On the other hand, Gil French, another editor and reviewer at American Record Guide, reviewed the second release in the series, which includes the Symphony No. 2. His review is extremely negative, but, having heard all of the concert performances from which most of the recordings in this series were made, and having listened many times to each of the first two releases, I find his comments to be some of the most dispiriting and even vindictive I have ever encountered in a review. Naturally, as commentators here will understand, almost any release will eventually have a reviewer who finds the release superficial, irrelevant, or worse. But when a reviewer begins to imply that they know how to conduct and interpret the compositions better than an experienced conductor like Thierry Fischer, whatever his merits or weaknesses, one begins to question the bonafides of a reviewer -- it can all be so arbitrary.
I also find Mr. Howe's latest comment a bit perplexing. Just how many commercial recordings of the Urbs Roma Symphony have ever been made and commercially released? I count Martinon, Kantorow, Soustrot, and now Thierry Fischer. And for La foi I know of just three: Plasson, Zollman, and Thierry Fischer. And for the Symphony in A major: Joeres, Kantorow, Martinon, Soustrot, and Thierry Fischer. Yes, those others are "perfectly good alternatives," but that is a bit of a bizarre statement about a discography that is comparatively so limited. Strange times indeed.

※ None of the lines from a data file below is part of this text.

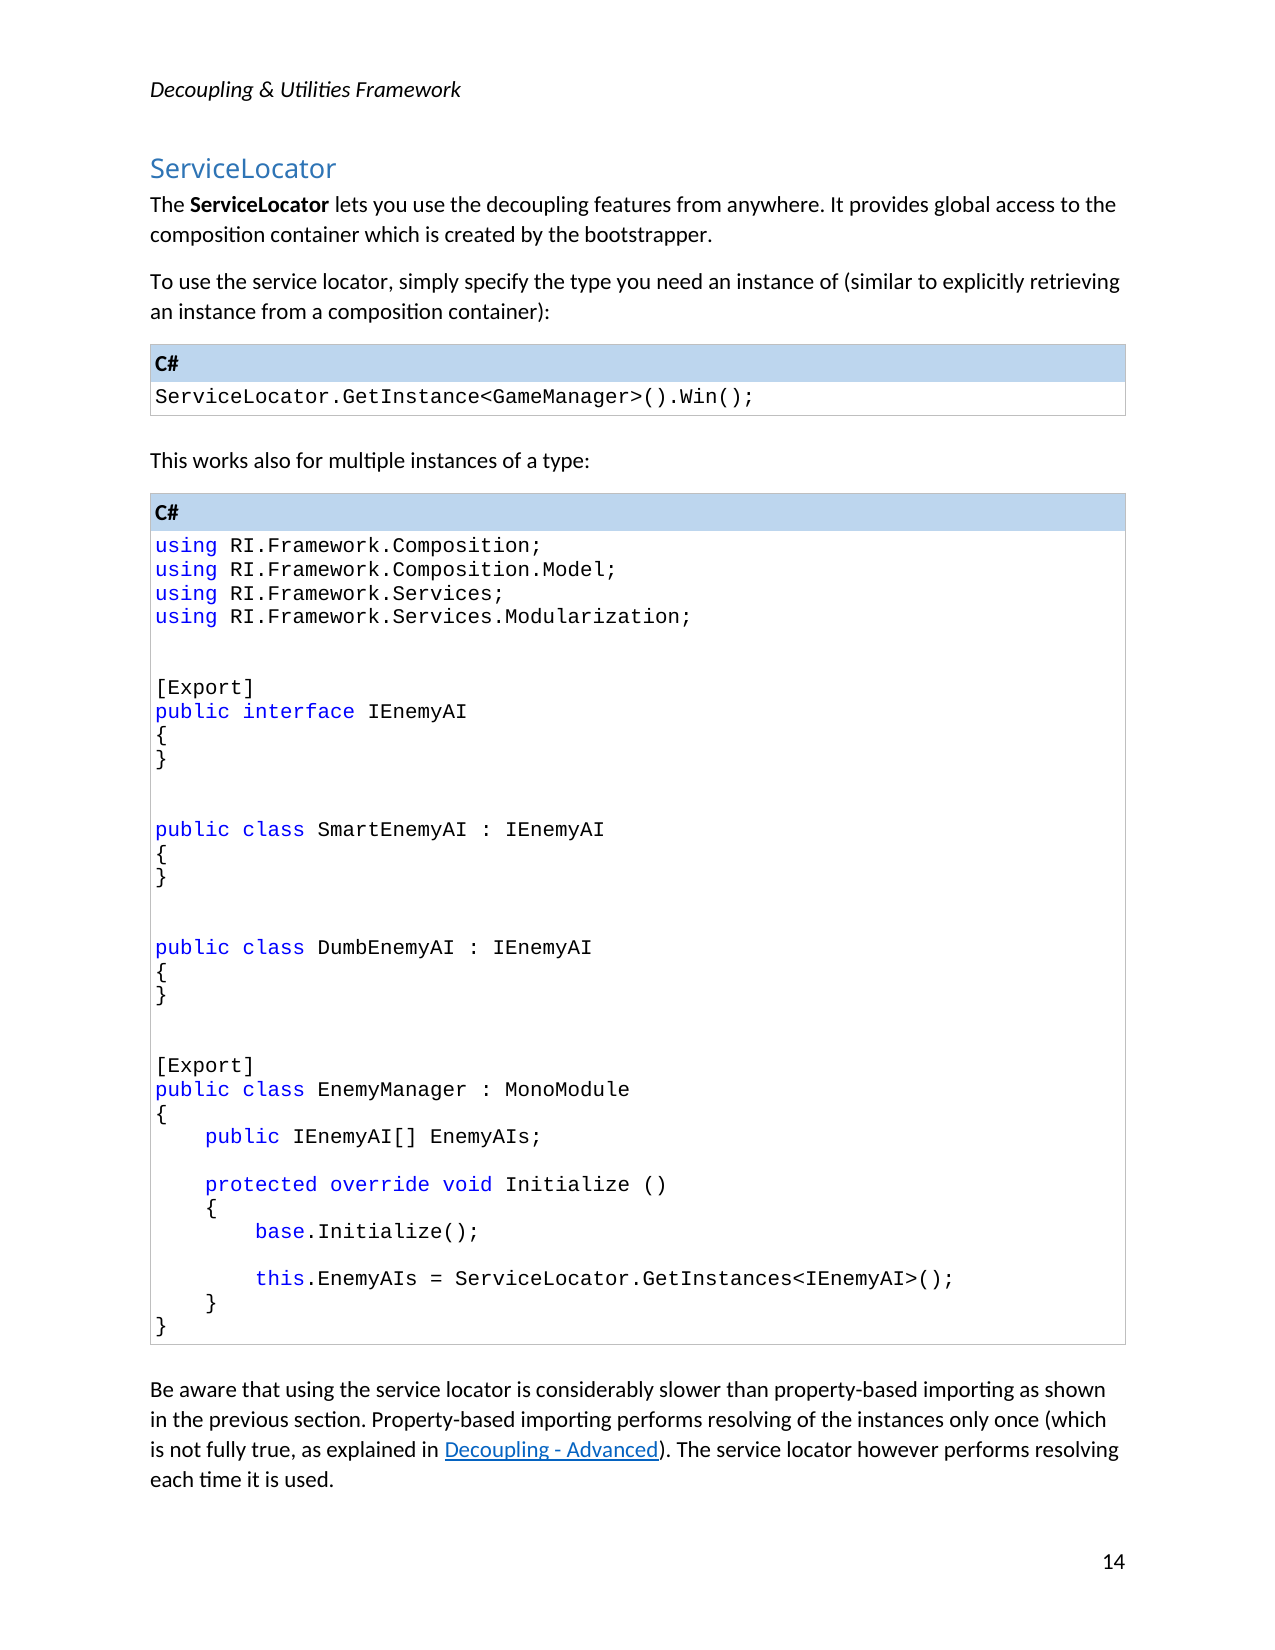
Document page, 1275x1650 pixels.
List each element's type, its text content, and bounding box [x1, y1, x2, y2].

table_cell ServiceLocator.GetInstance<GameManager>().Win(); [151, 382, 1125, 414]
table_cell using RI.Framework.Composition; using RI.Framework.Composition.Model; using RI.Framework.Services; using RI.Framework.Services.Modularization; [Export] public interface IEnemyAI { } public class SmartEnemyAI : IEnemyAI { } public class DumbEnemyAI : IEnemyAI { } [Export] public class EnemyManager : MonoModule { public IEnemyAI[] EnemyAIs; protected override void Initialize () { base.Initialize(); this.EnemyAIs = ServiceLocator.GetInstances<IEnemyAI>(); } } [151, 531, 1125, 1344]
table_header C# [151, 345, 1125, 382]
text This works also for multiple instances of a type: [150, 446, 1125, 474]
subtitle ServiceLocator [150, 150, 1125, 187]
text To use the service locator, simply specify the type you need an instance of (similar to explicitly retrieving an instance from a composition container): [150, 267, 1125, 325]
table_header C# [151, 494, 1125, 531]
text The ServiceLocator lets you use the decoupling features from anywhere. It provides global access to the composition container which is created by the bootstrapper. [150, 190, 1125, 248]
text Be aware that using the service locator is considerably slower than property-based importing as shown in the previous section. Property-based importing performs resolving of the instances only once (which is not fully true, as explained in Decoupling - Advanced). The service locator however performs resolving each time it is used. [150, 1375, 1125, 1493]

it's just that there's so much wonderful reportoire that lies unrecorded or not satisfactorily recorded or underrecorded, and the Saint-Saens symphonies just do not fall in any of these categories.

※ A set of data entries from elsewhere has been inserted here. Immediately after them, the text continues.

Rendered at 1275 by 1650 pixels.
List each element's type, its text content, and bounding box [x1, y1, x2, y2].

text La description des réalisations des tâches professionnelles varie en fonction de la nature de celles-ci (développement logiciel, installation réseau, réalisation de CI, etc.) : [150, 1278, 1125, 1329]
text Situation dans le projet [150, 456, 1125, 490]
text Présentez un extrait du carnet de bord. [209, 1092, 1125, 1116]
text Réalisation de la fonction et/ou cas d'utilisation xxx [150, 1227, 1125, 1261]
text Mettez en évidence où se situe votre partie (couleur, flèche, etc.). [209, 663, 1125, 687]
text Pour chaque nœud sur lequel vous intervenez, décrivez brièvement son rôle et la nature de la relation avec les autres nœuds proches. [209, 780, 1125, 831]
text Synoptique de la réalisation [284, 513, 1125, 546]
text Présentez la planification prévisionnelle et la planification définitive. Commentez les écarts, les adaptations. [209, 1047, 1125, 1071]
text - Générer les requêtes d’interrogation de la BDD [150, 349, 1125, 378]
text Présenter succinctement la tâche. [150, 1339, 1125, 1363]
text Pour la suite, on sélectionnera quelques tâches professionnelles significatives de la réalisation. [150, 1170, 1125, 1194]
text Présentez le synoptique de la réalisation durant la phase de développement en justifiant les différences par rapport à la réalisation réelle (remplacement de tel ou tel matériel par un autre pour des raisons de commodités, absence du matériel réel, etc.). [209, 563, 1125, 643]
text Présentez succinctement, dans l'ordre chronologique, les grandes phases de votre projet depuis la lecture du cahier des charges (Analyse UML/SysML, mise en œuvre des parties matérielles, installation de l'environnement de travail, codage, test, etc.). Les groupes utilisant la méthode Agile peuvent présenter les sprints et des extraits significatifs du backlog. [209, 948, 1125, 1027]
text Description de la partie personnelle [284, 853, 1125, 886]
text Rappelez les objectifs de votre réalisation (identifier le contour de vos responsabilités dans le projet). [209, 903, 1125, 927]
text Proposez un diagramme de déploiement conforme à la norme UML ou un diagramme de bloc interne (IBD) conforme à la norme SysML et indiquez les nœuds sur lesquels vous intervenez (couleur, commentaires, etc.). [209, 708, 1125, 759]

Without discussing the actual merits of this cycle, I just think it's a perplexing chioce of employment of precious resources by Hyperion, in a time where to be able to record a symphonic cycle is a luxury, especially for an independent label.
I hope they had some financing or co-financing, maybe through some Utah Symphony donor, but all the same....
QuoteYes, those others are "perfectly good alternatives," but that is a bit of a bizarre statement about a discography that is comparatively so limited.
The discography is indeed limited, but there are some very fine recordings available. I have just bought Butt/ASV in Symphony No.2, for example, which is superb - the LSO at their very finest. I repeat: I can't see the point of Fischer, especially when there are so many (more important) symphonies as yet unrecorded, e.g. Grimm, Berger, Moór, Thieriot, Lachner, Rudorff, Abert, Hiller, Reinthaler.....
I have /zero/ insider data here but I have to imagine that presenting something as a complete series helps things sell better. When one of the pieces includes a superhit such as the 3rd here, even more so. On top of this while it was over 20 years ago now, Hyperion DID release a highly acclaimed set of the complete piano concerti. All this combined means that at least financially it probably wasn't a huge gamble. And yeah there may be other recordings, but are there more than two (EMI and BIS) complete ones?
This is all just a guess though.
I think you are right, TerraEpon. Sets sell. And I would be surprised if this set didn't have at least some sponsorship from Utah.